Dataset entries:
---------------

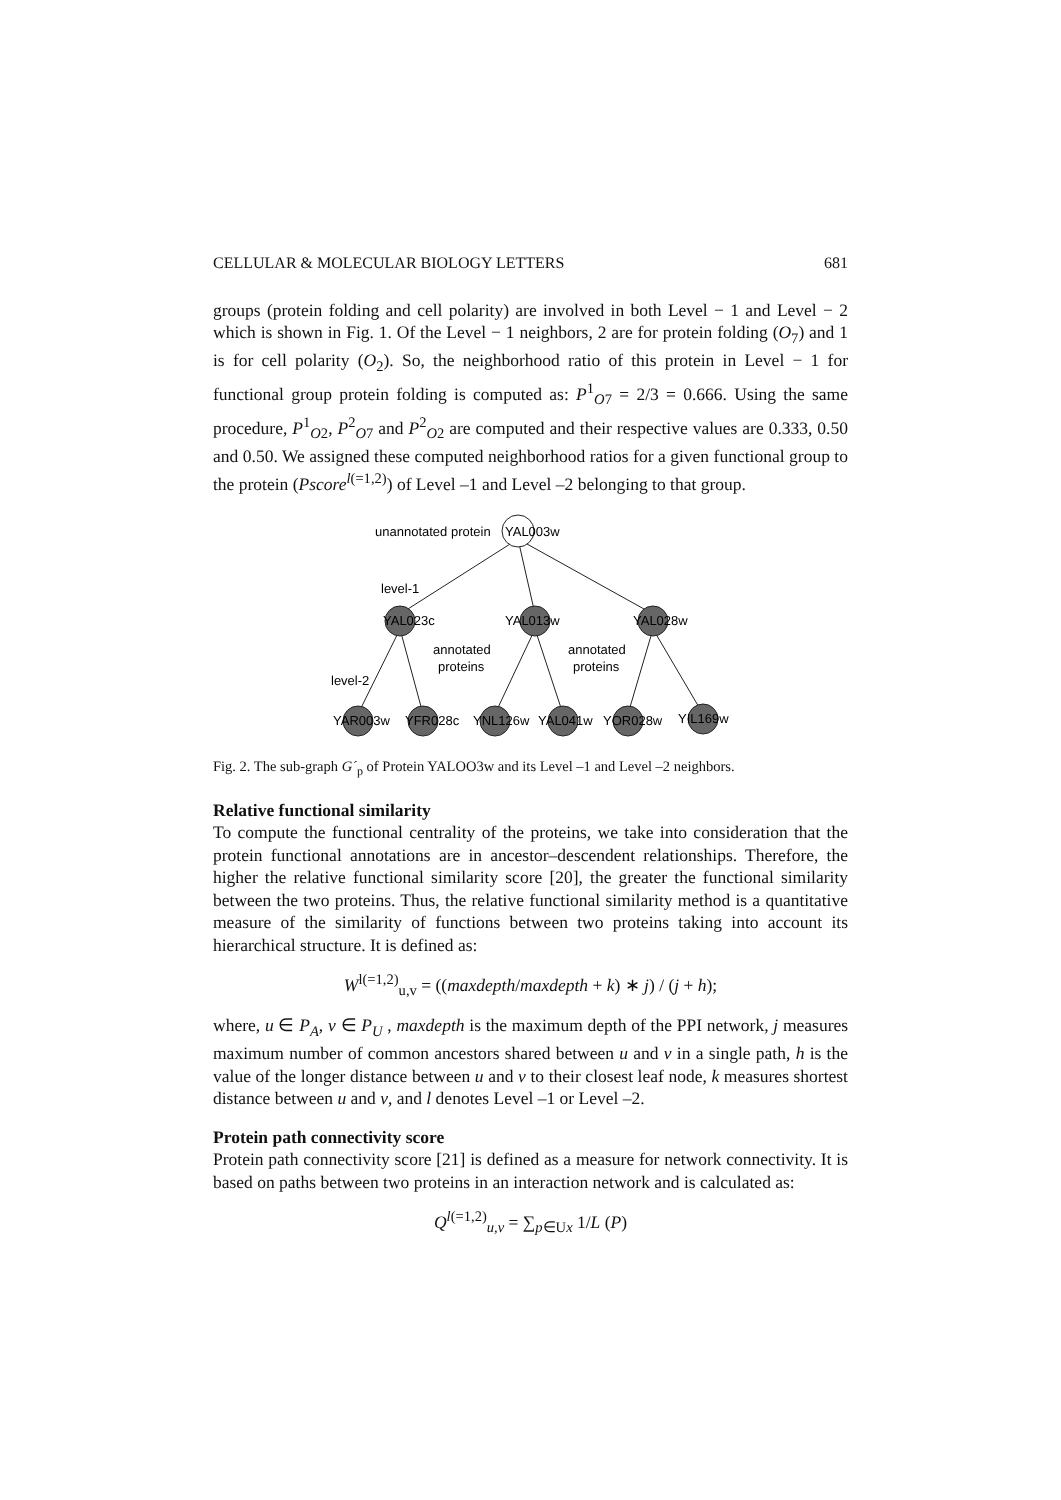CELLULAR & MOLECULAR BIOLOGY LETTERS 681
groups (protein folding and cell polarity) are involved in both Level − 1 and Level − 2 which is shown in Fig. 1. Of the Level − 1 neighbors, 2 are for protein folding (O<sub>7</sub>) and 1 is for cell polarity (O<sub>2</sub>). So, the neighborhood ratio of this protein in Level − 1 for functional group protein folding is computed as: P<sup>1</sup><sub>O7</sub> = 2/3 = 0.666. Using the same procedure, P<sup>1</sup><sub>O2</sub>, P<sup>2</sup><sub>O7</sub> and P<sup>2</sup><sub>O2</sub> are computed and their respective values are 0.333, 0.50 and 0.50. We assigned these computed neighborhood ratios for a given functional group to the protein (Pscore<sup>l(=1,2)</sup>) of Level –1 and Level –2 belonging to that group.
unannotated protein
YAL003w
level-1
YAL023c
YAL013w
YAL028w
annotated
proteins
annotated
proteins
level-2
YAR003w
YFR028c
YNL126w
YAL041w
YOR028w
YIL169w
Fig. 2. The sub-graph G´<sub>p</sub> of Protein YALOO3w and its Level –1 and Level –2 neighbors.
Relative functional similarity
To compute the functional centrality of the proteins, we take into consideration that the protein functional annotations are in ancestor–descendent relationships. Therefore, the higher the relative functional similarity score [20], the greater the functional similarity between the two proteins. Thus, the relative functional similarity method is a quantitative measure of the similarity of functions between two proteins taking into account its hierarchical structure. It is defined as:
W<sup>l(=1,2)</sup><sub>u,v</sub> = ((maxdepth/maxdepth + k) ∗ j) / (j + h);
where, u ∈ P<sub>A</sub>, v ∈ P<sub>U</sub> , maxdepth is the maximum depth of the PPI network, j measures maximum number of common ancestors shared between u and v in a single path, h is the value of the longer distance between u and v to their closest leaf node, k measures shortest distance between u and v, and l denotes Level –1 or Level –2.
Protein path connectivity score
Protein path connectivity score [21] is defined as a measure for network connectivity. It is based on paths between two proteins in an interaction network and is calculated as:
Q<sup>l(=1,2)</sup><sub>u,v</sub> = ∑<sub>p∈Ux</sub> 1/L (P)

---------------

Task requirements: In your copy, repeat each record exactly and include no pictures.

Final answer:
CELLULAR & MOLECULAR BIOLOGY LETTERS 681
groups (protein folding and cell polarity) are involved in both Level − 1 and Level − 2 which is shown in Fig. 1. Of the Level − 1 neighbors, 2 are for protein folding (O<sub>7</sub>) and 1 is for cell polarity (O<sub>2</sub>). So, the neighborhood ratio of this protein in Level − 1 for functional group protein folding is computed as: P<sup>1</sup><sub>O7</sub> = 2/3 = 0.666. Using the same procedure, P<sup>1</sup><sub>O2</sub>, P<sup>2</sup><sub>O7</sub> and P<sup>2</sup><sub>O2</sub> are computed and their respective values are 0.333, 0.50 and 0.50. We assigned these computed neighborhood ratios for a given functional group to the protein (Pscore<sup>l(=1,2)</sup>) of Level –1 and Level –2 belonging to that group.
unannotated protein
YAL003w
level-1
YAL023c
YAL013w
YAL028w
annotated
proteins
annotated
proteins
level-2
YAR003w
YFR028c
YNL126w
YAL041w
YOR028w
YIL169w
Fig. 2. The sub-graph G´<sub>p</sub> of Protein YALOO3w and its Level –1 and Level –2 neighbors.
Relative functional similarity
To compute the functional centrality of the proteins, we take into consideration that the protein functional annotations are in ancestor–descendent relationships. Therefore, the higher the relative functional similarity score [20], the greater the functional similarity between the two proteins. Thus, the relative functional similarity method is a quantitative measure of the similarity of functions between two proteins taking into account its hierarchical structure. It is defined as:
W<sup>l(=1,2)</sup><sub>u,v</sub> = ((maxdepth/maxdepth + k) ∗ j) / (j + h);
where, u ∈ P<sub>A</sub>, v ∈ P<sub>U</sub> , maxdepth is the maximum depth of the PPI network, j measures maximum number of common ancestors shared between u and v in a single path, h is the value of the longer distance between u and v to their closest leaf node, k measures shortest distance between u and v, and l denotes Level –1 or Level –2.
Protein path connectivity score
Protein path connectivity score [21] is defined as a measure for network connectivity. It is based on paths between two proteins in an interaction network and is calculated as:
Q<sup>l(=1,2)</sup><sub>u,v</sub> = ∑<sub>p∈Ux</sub> 1/L (P)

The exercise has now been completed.